THE RECORDS:
========================

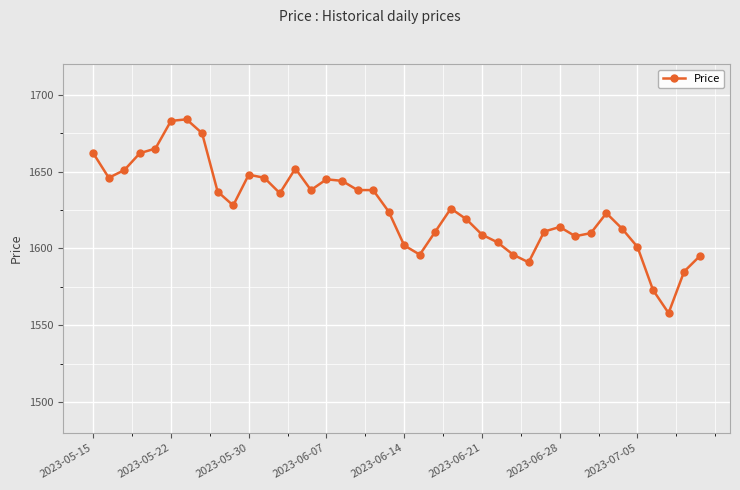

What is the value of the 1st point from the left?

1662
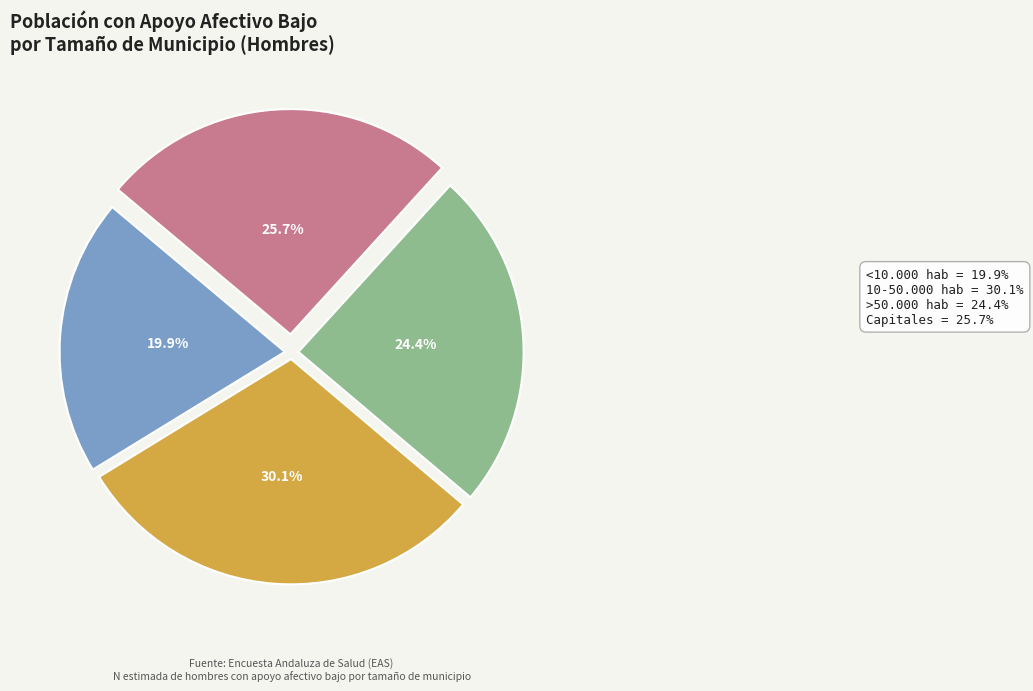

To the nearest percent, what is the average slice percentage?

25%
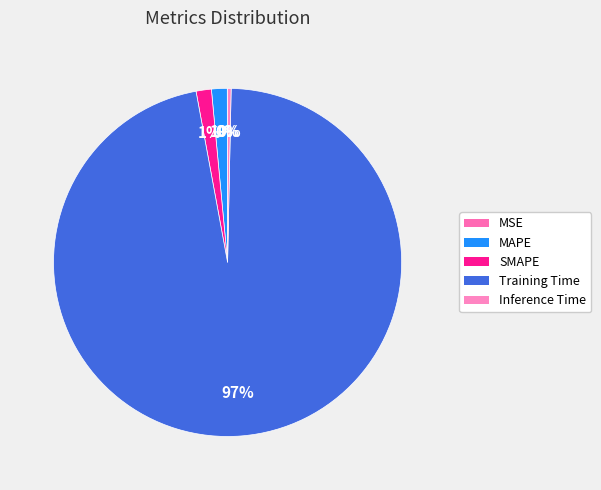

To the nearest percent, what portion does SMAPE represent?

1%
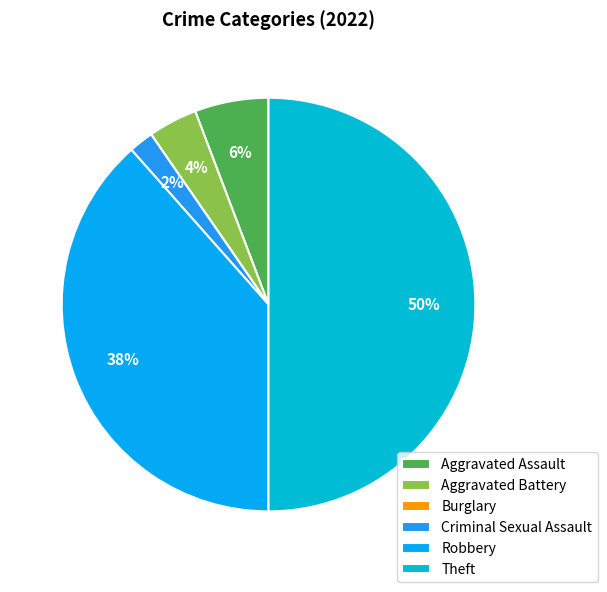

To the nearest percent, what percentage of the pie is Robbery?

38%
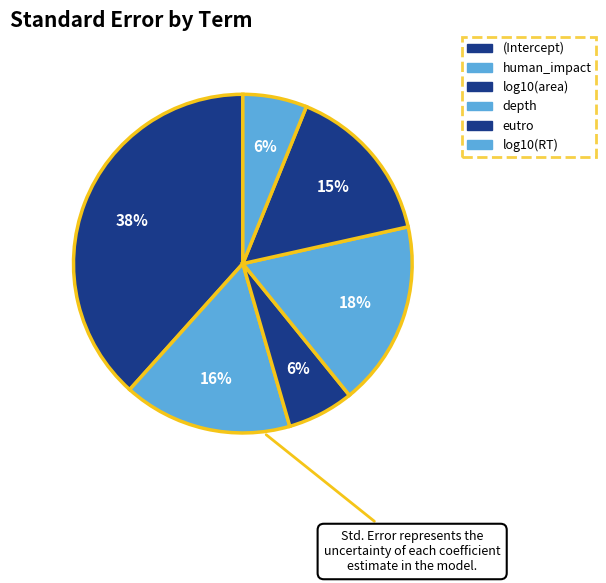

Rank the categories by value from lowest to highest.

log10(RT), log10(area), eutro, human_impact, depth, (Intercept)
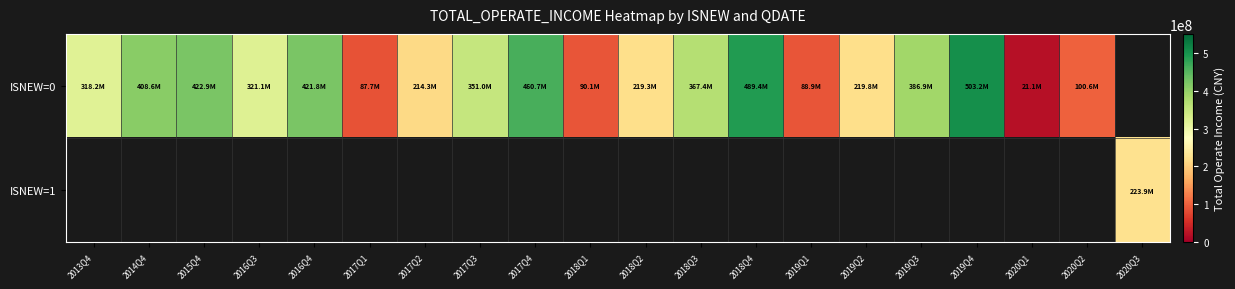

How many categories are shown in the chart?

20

========================

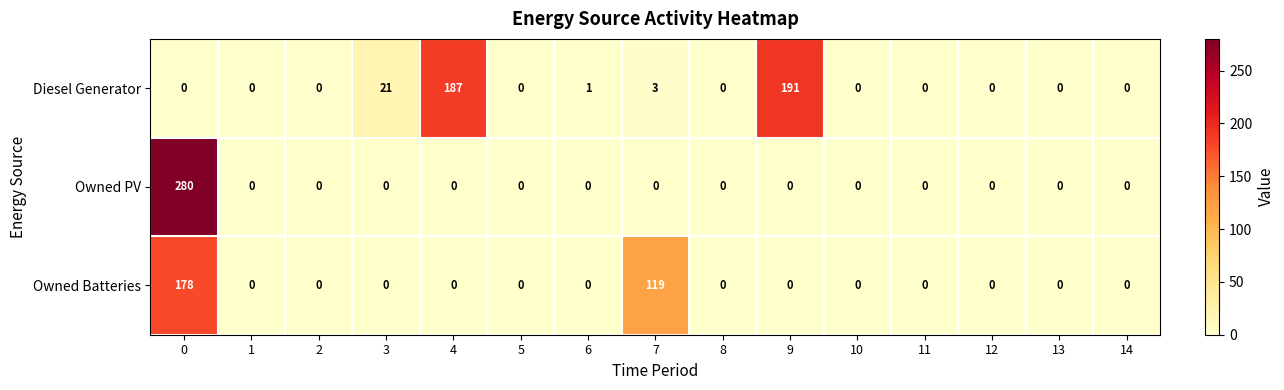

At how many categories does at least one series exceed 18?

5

========================

ACTIVITY:
Pick out every line of the items above that contains the string "percent". Case matters.

ANSWER BOX:
To the nearest percent, what is the average slice percentage?
To the nearest percent, what portion does SMAPE represent?
To the nearest percent, what percentage of the pie is Robbery?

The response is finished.